If I take this question literally, I couldn’t answer it, since I no longer dance — at least not in the way I did between 2006 and 2008, when these performances were filmed. If I think about the reasons that I had back then, the question remains tricky — it is easy now to look for reasons for an event that happened in the past, but it is never clear if such reasons were there so clearly at that moment.
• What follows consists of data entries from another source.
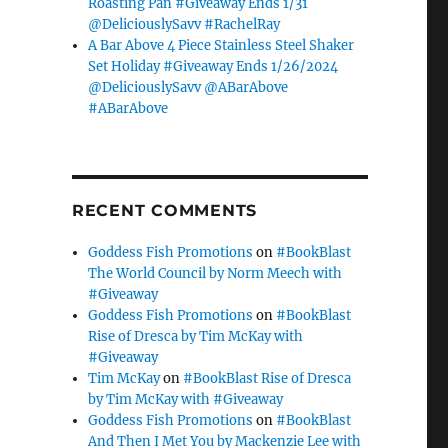
Roasting Pan #Giveaway Ends 1/31
@DeliciouslySavv #RachelRay
A Bar Above 4 Piece Stainless Steel Shaker
Set Holiday #Giveaway Ends 1/26/2024
@DeliciouslySavv @ABarAbove
#ABarAbove
RECENT COMMENTS
Goddess Fish Promotions
on
#BookBlast
The World Council by Norm Meech with
#Giveaway
Goddess Fish Promotions
on
#BookBlast
Rise of Dresca by Tim McKay with
#Giveaway
Tim McKay
on
#BookBlast Rise of Dresca
by Tim McKay with #Giveaway
Goddess Fish Promotions
on
#BookBlast
And Then I Met You by Mackenzie Lee with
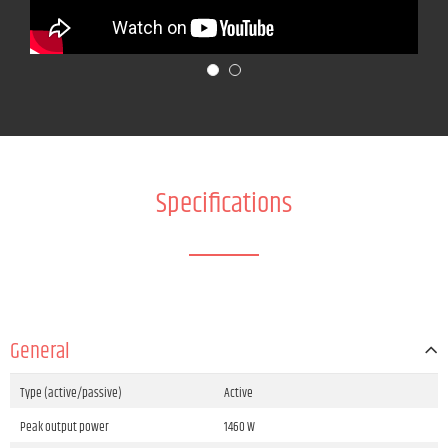
Specifications
General
Type (active/passive)
Active
Peak output power
1460 W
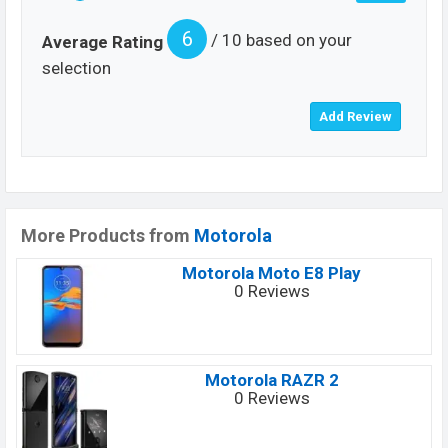
6
/ 10 based on your
Average Rating
selection
More Products from
Motorola
Motorola Moto E8 Play
0 Reviews
Motorola RAZR 2
0 Reviews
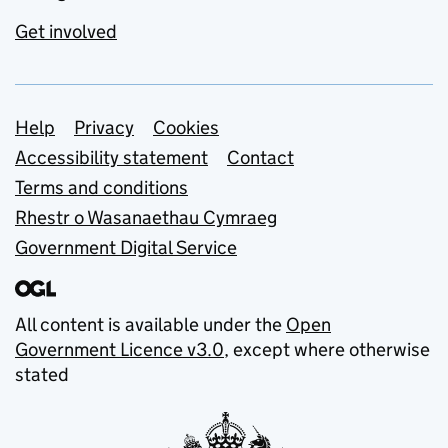
Get involved
Support links
Help
Privacy
Cookies
Accessibility statement
Contact
Terms and conditions
Rhestr o Wasanaethau Cymraeg
Government Digital Service
All content is available under the
Open
Government Licence v3.0
, except where otherwise
stated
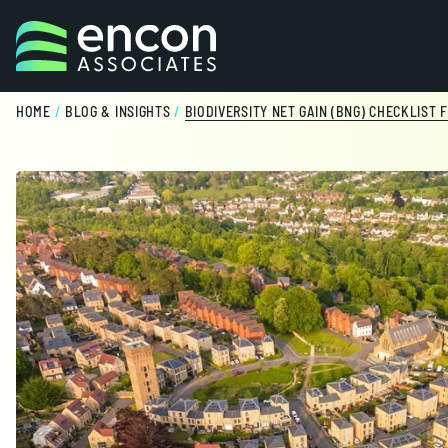
Skip to content
HOME
/
BLOG & INSIGHTS
/
BIODIVERSITY NET GAIN (BNG) CHECKLIST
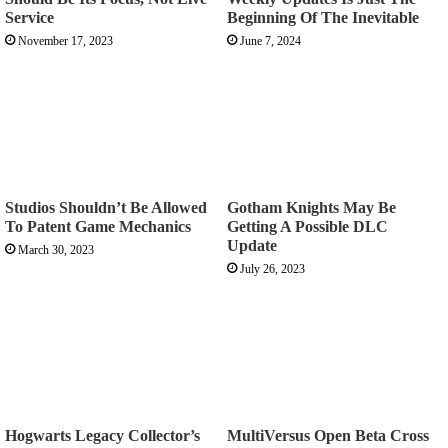
Service
Beginning Of The Inevitable
November 17, 2023
June 7, 2024
Studios Shouldn’t Be Allowed
Gotham Knights May Be
To Patent Game Mechanics
Getting A Possible DLC
Update
March 30, 2023
July 26, 2023
Hogwarts Legacy Collector’s
MultiVersus Open Beta Cross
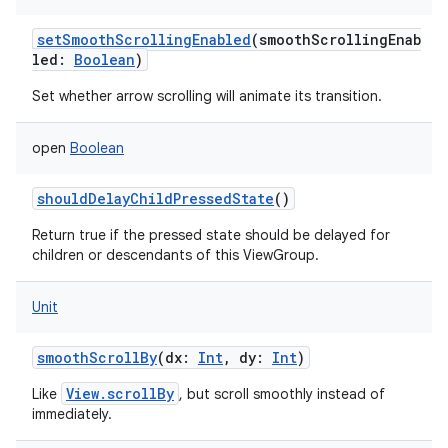
setSmoothScrollingEnabled
(
smoothScrollingEnab
led
:
Boolean
)
Set whether arrow scrolling will animate its transition.
open
Boolean
shouldDelayChildPressedState
()
Return true if the pressed state should be delayed for
children or descendants of this ViewGroup.
Unit
smoothScrollBy
(
dx
:
Int
,
dy
:
Int
)
View.scrollBy
Like
, but scroll smoothly instead of
immediately.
I remember I started to dance at home, with my ex-girlfriend, who was a dancer (Macarena Cifuentes). When we were together we constantly made weird movements in front of each other, without any specific meaning or reason — movements that came out of happiness of being together. Then we incorporated these movements — and some poems — in our performances (back then I was playing percussion). Slowly, these movements and texts became more important than the music I was playing. I found myself dancing as an effect of pure happiness, holding also a secret hope to inspire happiness in others. That’s a positive reason, but I guess there were negative ones too. For example, as a musician, I worked a lot with dancers and I was most of the times disappointed by their work. That was quite frustrating for me, so when I started to dance I developed all the movements and actions that I would have liked to see in professional dancers but hardly found in them. Sometimes they were not even reified as movements — it was more about a way of moving, a specific tone or quality — a manner. The dance had to be violently playful, unpretentious, light, and not uptight or pompous in any way. The movements had to come from an untrained body, which qualities are more subtle and difficult to recognize than what a dancers’ disciplined body is normally able to express. And besides such expressive aspects, I wanted to pay special attention, when improvising, to formal aspects — something rare in dancers (and musicians) devoted to improvisation.

Another reason for dancing was that I wanted to try doing something more codified or formalized than the music I was playing. Although improvised music is already partially codified, working with body movements and spoken words put myself in a much more codified or recognizable universe. This had two immediate advantages for me: first, it brought me closer to the non-specialized audience, because they recognized my gestures easier than the sounds I was making, which can be quite alienating; and second, I felt that I could find more freedom and inspiration within a universe of recognizable gestures. This might sound paradoxical, but the practice has proved that it is so — at least for me. When I deal with codified or recognizable gestures I feel very amused by all the things that such codes imply. I can play with such implications, decide to respect them or not and abuse them to reach my own purposes. I learnt that, within these strong codes that immediately and involuntarily appear when one sees a body moving or listen to someone speaking, I can easier develop my own problems or tackle the subjects I’m interested in (like stupidity, repetitions, interruptions, free love, vulnerability, confusion, things taken out of context, etc.). In short, I danced because at that moment it was the most practical thing I could do.